The Institute of Chartered Accountants in England and Wales went further. It said:

“The Government’s strategy should be to work with business and their representatives, the European Commission and other EU Member States to prevent MTIC fraud. This is unlikely to be achieved in the UK if we continue to pass legislation which makes honest businesses responsible for paying VAT misappropriated by others in the chain of transactions.”

It went on to quote a European Commission official’s letter published in the Tax Journal on 24 April 2004, which explained why the Commission had intervened against the UK in the Optigen case, which was referred to earlier by my hon. Friend the Member for South-West Hertfordshire. The Commission’s official, as quoted by the ICAEW, said:

“It is naturally necessary to take vigorous measures to combat tax fraud, but that objective does not justify making innocent bystanders pay for the crimes of others.”

The ICAEW concluded:

“As they stand, the provisions in clause 21 are likely to create further similar injustices, further court cases, and further defeats for the UK”.

To avoid doubt, I should emphasise that I am not in any way trying to denigrate the HMRC’s officials. Unfortunately, however, as Ministers will be aware, there have been problems in the past, particularly in what we used to know as Customs and Excise, which is now the HMRC. It lost a number of high-profile court cases, and many others collapsed. Subsequently, on occasions, there have been investigations into what went wrong by the Metropolitan police.

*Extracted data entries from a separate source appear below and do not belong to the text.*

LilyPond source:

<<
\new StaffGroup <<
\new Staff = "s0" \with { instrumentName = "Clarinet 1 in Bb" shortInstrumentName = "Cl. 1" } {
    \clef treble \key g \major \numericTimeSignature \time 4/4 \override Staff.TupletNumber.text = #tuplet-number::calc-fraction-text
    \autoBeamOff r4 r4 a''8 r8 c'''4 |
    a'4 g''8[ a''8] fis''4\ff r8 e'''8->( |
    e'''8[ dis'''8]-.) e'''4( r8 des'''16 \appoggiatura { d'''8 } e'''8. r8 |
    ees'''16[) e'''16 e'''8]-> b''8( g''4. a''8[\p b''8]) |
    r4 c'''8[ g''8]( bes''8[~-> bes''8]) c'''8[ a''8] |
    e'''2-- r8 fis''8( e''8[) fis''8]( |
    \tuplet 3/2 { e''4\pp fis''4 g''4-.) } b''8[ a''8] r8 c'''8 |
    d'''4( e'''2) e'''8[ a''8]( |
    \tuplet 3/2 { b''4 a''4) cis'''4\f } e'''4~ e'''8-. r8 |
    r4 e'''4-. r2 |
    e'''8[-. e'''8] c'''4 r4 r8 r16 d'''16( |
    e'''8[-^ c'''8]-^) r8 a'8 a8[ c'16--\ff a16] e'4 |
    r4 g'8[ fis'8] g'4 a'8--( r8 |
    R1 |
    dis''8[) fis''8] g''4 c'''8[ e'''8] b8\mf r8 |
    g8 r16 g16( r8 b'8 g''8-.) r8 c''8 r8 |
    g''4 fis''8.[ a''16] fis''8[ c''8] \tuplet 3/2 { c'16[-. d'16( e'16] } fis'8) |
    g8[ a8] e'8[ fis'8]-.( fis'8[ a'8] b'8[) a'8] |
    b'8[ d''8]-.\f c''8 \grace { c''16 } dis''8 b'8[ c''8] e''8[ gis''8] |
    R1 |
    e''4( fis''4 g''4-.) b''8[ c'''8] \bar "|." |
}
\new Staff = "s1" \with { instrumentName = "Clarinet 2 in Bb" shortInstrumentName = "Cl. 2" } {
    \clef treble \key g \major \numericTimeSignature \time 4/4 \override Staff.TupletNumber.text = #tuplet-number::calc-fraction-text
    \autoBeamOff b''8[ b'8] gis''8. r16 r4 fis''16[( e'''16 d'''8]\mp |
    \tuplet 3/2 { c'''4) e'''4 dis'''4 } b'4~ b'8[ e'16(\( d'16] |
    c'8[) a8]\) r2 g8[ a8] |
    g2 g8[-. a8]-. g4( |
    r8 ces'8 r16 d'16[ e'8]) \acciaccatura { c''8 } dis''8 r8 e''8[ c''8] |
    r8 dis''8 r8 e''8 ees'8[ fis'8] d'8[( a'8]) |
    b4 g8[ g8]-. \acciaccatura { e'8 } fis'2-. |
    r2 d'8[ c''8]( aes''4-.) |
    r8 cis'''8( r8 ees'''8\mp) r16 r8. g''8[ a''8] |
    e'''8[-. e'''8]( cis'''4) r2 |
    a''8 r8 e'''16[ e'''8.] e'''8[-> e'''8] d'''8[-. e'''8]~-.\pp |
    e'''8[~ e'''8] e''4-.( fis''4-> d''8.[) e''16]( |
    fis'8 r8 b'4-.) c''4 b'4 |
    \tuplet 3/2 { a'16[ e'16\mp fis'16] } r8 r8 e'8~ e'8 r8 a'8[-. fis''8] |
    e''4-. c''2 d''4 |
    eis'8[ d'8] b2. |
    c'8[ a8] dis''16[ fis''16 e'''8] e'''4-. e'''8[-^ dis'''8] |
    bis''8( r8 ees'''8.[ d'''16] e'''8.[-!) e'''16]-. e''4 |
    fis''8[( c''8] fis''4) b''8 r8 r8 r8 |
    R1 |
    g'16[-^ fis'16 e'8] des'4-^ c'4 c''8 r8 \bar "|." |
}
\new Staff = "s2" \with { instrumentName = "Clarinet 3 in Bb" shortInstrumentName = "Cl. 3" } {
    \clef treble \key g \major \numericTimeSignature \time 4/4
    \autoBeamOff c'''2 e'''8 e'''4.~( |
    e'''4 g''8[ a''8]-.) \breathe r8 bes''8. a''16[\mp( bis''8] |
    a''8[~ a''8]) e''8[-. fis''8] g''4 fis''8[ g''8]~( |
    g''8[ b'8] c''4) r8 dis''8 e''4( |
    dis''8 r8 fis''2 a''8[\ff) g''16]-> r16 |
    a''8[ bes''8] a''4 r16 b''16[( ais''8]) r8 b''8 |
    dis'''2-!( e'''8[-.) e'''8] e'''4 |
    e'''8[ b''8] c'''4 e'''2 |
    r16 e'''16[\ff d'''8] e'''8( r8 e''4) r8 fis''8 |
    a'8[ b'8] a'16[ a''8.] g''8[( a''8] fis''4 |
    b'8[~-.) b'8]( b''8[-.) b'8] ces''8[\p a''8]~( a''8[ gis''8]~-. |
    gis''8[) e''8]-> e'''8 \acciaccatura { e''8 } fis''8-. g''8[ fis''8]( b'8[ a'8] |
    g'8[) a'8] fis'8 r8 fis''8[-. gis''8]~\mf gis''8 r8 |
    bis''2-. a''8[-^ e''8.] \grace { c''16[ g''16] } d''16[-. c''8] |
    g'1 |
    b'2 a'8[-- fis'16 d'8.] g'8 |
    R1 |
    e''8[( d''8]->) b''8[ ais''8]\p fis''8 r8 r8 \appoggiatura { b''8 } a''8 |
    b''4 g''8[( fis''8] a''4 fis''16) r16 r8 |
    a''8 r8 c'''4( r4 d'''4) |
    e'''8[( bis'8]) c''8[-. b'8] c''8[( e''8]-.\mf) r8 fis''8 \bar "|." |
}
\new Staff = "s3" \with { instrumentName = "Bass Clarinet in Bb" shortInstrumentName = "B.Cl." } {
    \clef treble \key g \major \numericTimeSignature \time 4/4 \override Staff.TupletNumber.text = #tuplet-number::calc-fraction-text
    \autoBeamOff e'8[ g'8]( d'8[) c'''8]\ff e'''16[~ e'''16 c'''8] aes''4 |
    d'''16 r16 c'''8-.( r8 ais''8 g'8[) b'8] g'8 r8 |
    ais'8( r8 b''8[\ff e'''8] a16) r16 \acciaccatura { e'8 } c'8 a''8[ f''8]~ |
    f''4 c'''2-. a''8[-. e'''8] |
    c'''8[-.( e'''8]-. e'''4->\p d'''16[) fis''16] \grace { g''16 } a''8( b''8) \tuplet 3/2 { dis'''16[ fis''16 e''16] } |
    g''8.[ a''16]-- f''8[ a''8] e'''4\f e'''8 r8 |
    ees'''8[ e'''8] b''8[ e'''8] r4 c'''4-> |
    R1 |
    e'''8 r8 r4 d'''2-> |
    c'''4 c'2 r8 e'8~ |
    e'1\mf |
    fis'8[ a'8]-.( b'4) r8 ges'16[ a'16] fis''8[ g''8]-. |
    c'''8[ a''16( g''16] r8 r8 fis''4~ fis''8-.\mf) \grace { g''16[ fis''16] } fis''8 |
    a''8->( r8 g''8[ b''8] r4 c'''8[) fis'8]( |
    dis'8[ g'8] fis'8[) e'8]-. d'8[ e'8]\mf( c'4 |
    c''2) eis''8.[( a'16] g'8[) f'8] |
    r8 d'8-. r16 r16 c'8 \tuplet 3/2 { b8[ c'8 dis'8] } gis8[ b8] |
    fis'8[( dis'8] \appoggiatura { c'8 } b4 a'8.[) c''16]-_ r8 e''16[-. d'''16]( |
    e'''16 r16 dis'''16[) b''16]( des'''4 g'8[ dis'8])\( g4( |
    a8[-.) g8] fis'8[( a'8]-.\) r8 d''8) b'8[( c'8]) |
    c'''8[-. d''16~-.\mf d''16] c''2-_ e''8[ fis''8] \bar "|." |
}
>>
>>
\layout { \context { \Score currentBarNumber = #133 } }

I do not propose to reprise that now, but my predecessor but one in this job, my hon. Friend the Member for Hertford and Stortford (Mr. Prisk) got into considerable correspondence with the Financial Secretary over that issue and is familiar with it. So I am not seeking to over-egg the pudding, but I am making  the point to Ministers that we know empirically that things have gone wrong in the past when Customs and Excise, in some respects, went too far. That being the case, we would like reassurances from the Paymaster General on how those powers will be exercised in practice. I hope that she will understand that I am trying to be responsible and not sensationalist.

In summary, and for the avoidance of doubt, I want to make it clear that we are committed to helping the Government combat fraud such as MTIC fraud. We appreciate that there is a genuinely difficult balance to strike. To some extent, Ministers are being asked to exercise the judgement of Solomon. However, given recent history, we want to ensure that the powers granted to the HMRC’s officials in part 2 of this Bill are proportionate, and that safeguards are in place to ensure that the powers will be exercised both reasonably and proportionately, not least in relation to this clause, so as not to disadvantage legitimate traders or adversely damage their business in the UK economy. I hope that that is a reasonable point to put to the Paymaster General, and I look forward to receiving some meaningful reassurances from her.